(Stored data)
· · · · · · ·

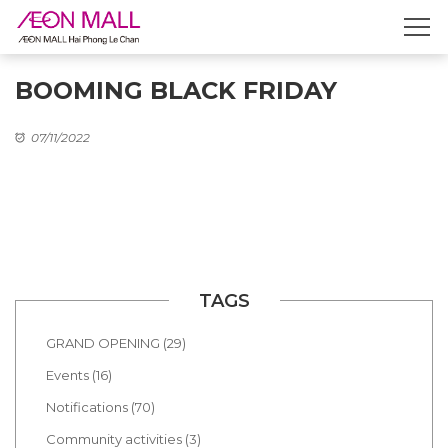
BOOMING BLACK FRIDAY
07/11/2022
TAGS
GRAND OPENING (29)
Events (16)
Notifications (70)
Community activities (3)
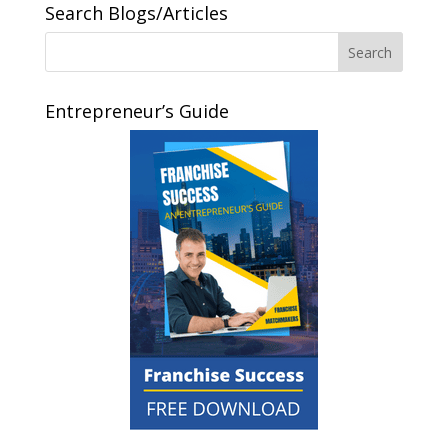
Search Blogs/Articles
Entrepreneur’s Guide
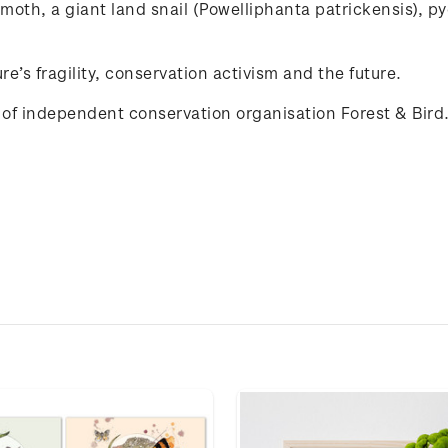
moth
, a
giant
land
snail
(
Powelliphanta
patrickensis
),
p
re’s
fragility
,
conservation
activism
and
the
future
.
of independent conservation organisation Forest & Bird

· · · · · · ·

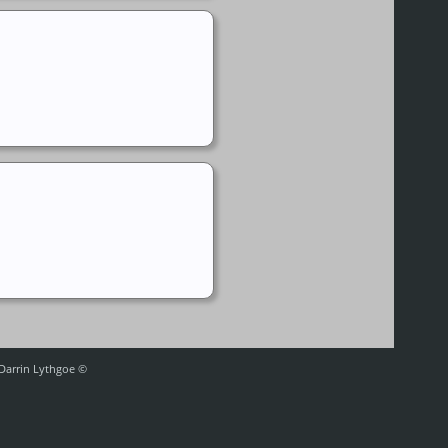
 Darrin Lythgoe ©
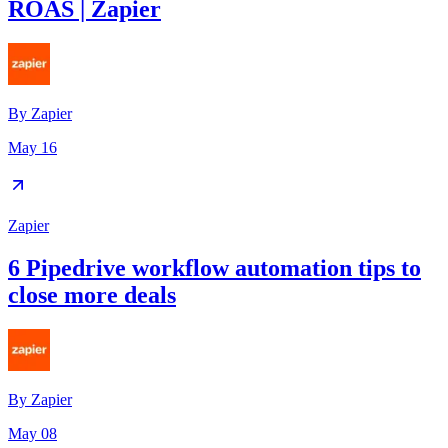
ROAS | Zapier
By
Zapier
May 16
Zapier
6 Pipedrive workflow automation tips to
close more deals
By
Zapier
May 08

· · · · · · ·

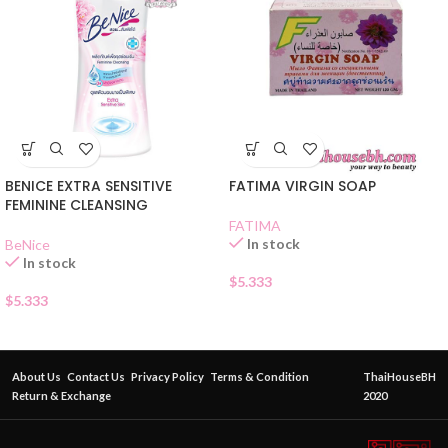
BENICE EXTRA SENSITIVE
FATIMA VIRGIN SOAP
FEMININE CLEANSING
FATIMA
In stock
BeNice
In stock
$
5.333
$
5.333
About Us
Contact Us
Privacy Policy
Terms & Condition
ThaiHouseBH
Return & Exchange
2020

· · · · · · ·

**WHAT IS NEEDED**.
Extract the stretch of the material from the line containing "BOOMING BLACK FRIDAY" through the line containing "Entrepreneur’s Guide", copying each line as it appears and leaving the pictures out.

**EXERCISE ANSWER**.
BOOMING BLACK FRIDAY
07/11/2022
TAGS
GRAND OPENING (29)
Events (16)
Notifications (70)
Community activities (3)
Search Blogs/Articles
Entrepreneur’s Guide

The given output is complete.